MARTINEZ — A Knightsen man who has now been convicted in three separate homicides was sentenced last month to 76 years to life in prison for a Pittsburg fatal stabbing in which he incorrectly assumed the victim had something to do with his daughter’s disappearance.
Jimmy Biles Jr., 50, was convicted in August of murdering Albert Lea Jr., 49, in a 2019 stabbing at Pittsburg’s El Pueblo neighborhood. Lea’s attorney argued during trial that killing was self-defense because Lea struck Biles in the head with a perfume bottle.
The day of the stabbing, Biles made several frantic calls to police saying his young daughter was a human trafficking victim and being held against her will in Pittsburg. When police didn’t respond to the residence, Biles drove to the city’s El Pueblo neighborhood where he found his daughter and picked her up. On the drive out of the area, he saw Lea walking to the store, confronted him, and stabbed him to death while his daughter screamed for him to stop, according to testimony at Biles’ trial.

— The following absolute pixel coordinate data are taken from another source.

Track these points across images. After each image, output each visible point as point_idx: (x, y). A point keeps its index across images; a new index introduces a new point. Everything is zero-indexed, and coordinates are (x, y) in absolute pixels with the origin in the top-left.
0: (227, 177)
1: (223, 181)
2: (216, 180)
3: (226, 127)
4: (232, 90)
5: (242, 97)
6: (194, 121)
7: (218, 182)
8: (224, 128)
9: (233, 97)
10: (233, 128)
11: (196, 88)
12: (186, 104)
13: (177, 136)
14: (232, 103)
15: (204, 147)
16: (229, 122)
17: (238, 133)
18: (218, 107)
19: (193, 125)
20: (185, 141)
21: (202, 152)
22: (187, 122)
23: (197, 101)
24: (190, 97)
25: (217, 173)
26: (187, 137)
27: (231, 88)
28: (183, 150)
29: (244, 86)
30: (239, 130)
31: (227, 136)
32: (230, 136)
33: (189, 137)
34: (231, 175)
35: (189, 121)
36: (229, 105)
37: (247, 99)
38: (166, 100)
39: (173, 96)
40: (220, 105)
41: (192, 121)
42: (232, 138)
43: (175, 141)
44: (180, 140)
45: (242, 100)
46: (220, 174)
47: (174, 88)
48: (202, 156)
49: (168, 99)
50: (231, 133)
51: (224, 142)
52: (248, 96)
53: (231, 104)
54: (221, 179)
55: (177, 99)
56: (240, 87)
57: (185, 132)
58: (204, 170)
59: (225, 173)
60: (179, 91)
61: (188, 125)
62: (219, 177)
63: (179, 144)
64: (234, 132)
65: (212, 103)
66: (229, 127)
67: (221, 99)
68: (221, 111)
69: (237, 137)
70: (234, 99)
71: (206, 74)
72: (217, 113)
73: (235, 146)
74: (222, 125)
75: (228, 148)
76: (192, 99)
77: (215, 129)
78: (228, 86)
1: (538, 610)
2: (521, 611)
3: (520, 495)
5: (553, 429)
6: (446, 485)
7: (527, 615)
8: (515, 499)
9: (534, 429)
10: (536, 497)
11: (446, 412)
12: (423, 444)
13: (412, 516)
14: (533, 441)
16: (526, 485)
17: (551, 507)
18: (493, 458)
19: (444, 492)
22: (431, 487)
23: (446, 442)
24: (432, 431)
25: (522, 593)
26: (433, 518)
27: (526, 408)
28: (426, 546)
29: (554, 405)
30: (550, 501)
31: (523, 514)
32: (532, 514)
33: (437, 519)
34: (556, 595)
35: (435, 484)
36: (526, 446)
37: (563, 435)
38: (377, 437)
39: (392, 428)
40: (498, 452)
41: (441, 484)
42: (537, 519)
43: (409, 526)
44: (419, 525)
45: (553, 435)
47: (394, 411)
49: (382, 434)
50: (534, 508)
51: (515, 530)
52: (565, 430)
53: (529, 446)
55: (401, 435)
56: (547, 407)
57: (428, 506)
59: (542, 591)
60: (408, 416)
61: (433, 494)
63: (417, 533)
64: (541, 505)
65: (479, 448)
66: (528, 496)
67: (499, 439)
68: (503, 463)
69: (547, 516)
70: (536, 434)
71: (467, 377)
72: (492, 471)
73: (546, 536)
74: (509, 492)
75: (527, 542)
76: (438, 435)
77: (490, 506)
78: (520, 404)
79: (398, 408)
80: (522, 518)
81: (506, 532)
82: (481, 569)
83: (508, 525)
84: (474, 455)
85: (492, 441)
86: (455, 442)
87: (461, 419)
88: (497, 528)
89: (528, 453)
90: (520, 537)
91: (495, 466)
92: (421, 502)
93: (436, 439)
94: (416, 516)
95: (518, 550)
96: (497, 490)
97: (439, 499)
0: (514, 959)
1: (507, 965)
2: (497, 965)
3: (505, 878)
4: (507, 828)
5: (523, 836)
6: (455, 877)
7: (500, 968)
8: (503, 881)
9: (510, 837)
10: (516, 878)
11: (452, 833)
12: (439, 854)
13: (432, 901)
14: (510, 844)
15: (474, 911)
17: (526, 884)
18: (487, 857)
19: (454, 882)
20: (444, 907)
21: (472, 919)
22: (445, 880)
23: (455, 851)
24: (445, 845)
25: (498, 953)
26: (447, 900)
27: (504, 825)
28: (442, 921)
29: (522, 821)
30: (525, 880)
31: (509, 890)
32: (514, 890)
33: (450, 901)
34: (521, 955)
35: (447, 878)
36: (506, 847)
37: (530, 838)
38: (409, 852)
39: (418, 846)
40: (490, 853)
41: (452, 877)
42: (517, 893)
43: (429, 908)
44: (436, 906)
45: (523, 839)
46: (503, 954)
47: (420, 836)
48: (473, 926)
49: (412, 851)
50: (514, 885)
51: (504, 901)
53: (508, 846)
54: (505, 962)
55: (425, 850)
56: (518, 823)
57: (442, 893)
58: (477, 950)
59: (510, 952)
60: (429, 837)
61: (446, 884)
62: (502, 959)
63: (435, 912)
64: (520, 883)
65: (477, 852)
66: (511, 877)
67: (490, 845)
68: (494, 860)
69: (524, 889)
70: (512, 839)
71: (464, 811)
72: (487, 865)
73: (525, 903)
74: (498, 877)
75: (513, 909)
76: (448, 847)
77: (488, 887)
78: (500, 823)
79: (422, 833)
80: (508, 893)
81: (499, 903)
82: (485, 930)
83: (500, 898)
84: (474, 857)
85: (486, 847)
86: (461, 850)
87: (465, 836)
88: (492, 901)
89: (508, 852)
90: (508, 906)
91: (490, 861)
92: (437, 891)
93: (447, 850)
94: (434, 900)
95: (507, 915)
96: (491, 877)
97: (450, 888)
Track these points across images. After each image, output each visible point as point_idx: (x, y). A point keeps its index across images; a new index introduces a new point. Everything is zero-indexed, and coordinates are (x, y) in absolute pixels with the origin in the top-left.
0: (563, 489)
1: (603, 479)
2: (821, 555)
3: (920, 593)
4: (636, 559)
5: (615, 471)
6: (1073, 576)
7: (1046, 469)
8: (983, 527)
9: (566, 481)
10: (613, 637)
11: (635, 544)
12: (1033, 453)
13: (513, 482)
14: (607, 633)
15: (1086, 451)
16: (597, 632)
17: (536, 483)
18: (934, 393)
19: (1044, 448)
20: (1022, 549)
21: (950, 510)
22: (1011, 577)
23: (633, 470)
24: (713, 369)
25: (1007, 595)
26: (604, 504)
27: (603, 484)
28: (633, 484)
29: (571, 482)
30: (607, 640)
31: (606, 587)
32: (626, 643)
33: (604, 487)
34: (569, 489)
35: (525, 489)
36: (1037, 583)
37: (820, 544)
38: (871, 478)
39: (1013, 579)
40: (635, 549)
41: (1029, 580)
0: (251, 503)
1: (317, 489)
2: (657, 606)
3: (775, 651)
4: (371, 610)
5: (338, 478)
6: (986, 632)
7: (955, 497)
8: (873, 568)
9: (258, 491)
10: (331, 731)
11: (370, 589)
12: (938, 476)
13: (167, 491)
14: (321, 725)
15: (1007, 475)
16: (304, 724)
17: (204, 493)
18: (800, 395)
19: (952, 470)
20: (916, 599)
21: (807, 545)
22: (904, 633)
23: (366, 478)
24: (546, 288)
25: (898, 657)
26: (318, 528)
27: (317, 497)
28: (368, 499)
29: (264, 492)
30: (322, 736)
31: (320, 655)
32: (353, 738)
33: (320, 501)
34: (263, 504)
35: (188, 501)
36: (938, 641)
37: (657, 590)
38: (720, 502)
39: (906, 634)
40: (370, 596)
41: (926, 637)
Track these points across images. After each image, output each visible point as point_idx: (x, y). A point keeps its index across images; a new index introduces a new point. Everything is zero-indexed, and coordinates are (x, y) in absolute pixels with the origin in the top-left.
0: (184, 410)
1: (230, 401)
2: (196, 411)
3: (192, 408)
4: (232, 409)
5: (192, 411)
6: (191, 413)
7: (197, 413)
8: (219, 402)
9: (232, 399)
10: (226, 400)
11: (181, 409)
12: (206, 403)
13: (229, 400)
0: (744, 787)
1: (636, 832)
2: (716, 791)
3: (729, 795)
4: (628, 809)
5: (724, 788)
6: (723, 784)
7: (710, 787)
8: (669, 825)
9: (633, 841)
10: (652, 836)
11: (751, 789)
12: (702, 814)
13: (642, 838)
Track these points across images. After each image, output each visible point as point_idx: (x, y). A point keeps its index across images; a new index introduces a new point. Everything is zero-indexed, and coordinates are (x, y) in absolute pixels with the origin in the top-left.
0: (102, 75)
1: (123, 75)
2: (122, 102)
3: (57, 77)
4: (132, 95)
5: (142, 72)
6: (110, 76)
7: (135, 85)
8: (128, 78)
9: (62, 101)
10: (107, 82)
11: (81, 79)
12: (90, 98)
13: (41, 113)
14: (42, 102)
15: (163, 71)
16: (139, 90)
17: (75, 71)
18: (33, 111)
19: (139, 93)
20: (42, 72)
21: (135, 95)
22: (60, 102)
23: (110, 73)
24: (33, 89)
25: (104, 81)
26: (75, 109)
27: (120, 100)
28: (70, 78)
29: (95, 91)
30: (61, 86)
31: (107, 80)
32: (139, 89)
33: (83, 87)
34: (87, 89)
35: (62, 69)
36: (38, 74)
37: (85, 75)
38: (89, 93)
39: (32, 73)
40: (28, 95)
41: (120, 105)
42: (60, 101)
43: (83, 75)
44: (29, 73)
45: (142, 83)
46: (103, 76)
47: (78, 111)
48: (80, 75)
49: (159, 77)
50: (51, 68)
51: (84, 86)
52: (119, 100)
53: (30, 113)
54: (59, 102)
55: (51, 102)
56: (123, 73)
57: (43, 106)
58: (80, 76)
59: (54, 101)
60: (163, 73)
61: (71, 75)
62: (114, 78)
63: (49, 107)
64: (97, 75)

During the confrontation, Lea said repeatedly he had nothing to do with Biles’ daughter. Authorities identified another juvenile as the person she spent the day with, prosecutors said.
After the stabbing, Biles fled, which his attorney said was out of a lack of faith in the police, not out of guilt.
“The jury in this case has our gratitude, they did the hard work to see the truth about what defendant Biles did,” deputy district attorney Aron DeFerrari said in an email after the sentencing. “Thanks to the jurors and the Pittsburg Police Department, Mr. Biles won’t be able to ever kill anyone again.”
Biles now has three homicide-related convictions under his belt. He was convicted of murder as a juvenile in 1988, and of manslaughter in the commission of a carjacking in 1996, authorities said. Biles’ attorney, Kellin Cooper, didn’t respond to a request for comment.
Biles hasn’t yet been transferred from county jail to state prison to begin serving his sentence. He gets credit for the two years he spent at the jail awaiting trial.